Thursday evening’s Irish Farmers' Association (IFA) meeting in Athlone saw farmers gathered in response to the triple threat to farming on peatlands. From the perspective of a farmer trying to make a living on what is officially termed 'organic soil', the challenges come from the Nature Restoration Law, GAEC 2 and now the Climate Action Plan.
Thursday evening’s Irish Farmers' Association (IFA) meeting in Athlone saw farmers gathered in response to the triple threat to farming on peatlands.
From the perspective of a farmer trying to make a living on what is officially termed 'organic soil', the challenges come from the Nature Restoration Law, GAEC 2 and now the Climate Action Plan.

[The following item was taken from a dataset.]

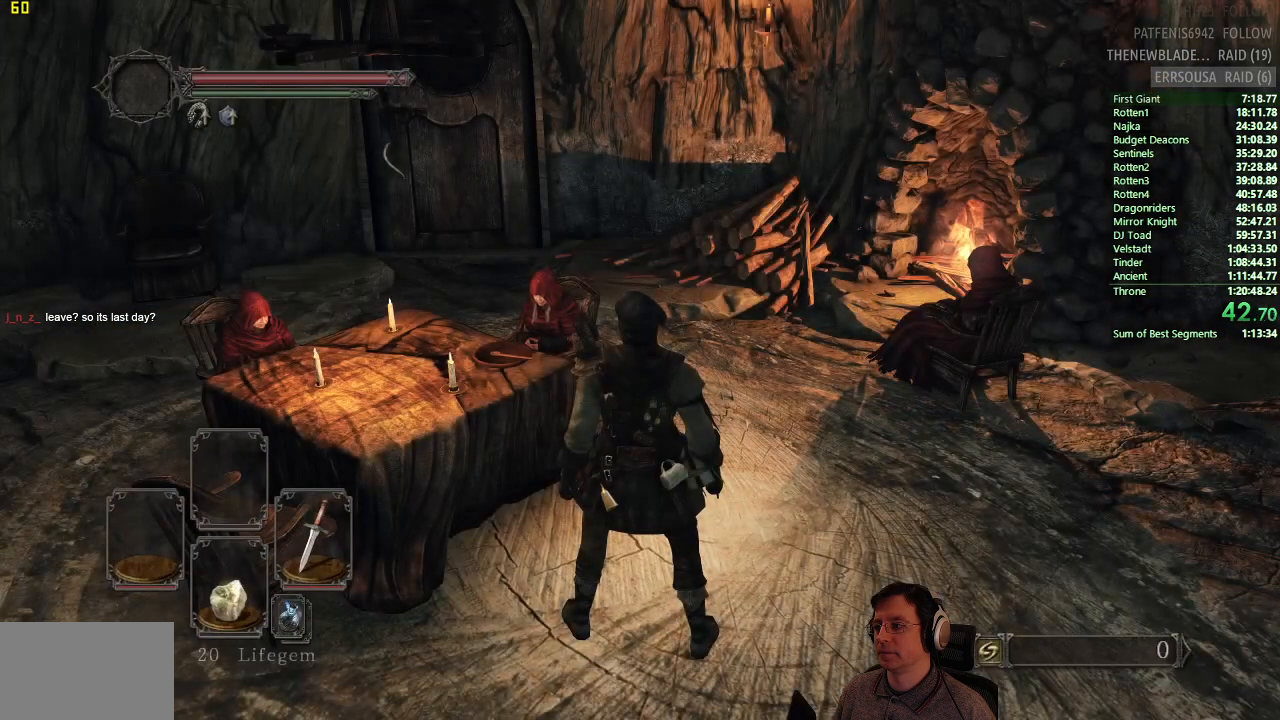
{"buttons": [], "left_stick": "up-right", "right_stick": "center", "events": [[300, "left_stick", "up-right"]]}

Organic soil is that with over 20% organic matter, as opposed to 'mineral soil' which has less than 20% organic matter.
Sandy and loamy soils are mineral, peatland is organic. As a rule of thumb, the darker the colour of soil, the more organic matter it holds.
Sponge
Think of peatland as a sponge. It has a great capacity to absorb water, but when it dries out, it is looser than mineral soil would be.
The problem this creates is that gases trapped in the soil can escape, adding to global warming. The solution being prescribed is to raise the water table of land, soaking the sponge and keeping the gases trapped within and beneath the topsoil. This is known as rewetting.
Rewetting does not necessarily mean saturation of the soil. In fact, absolute saturation can lead to the release of other greenhouse gases.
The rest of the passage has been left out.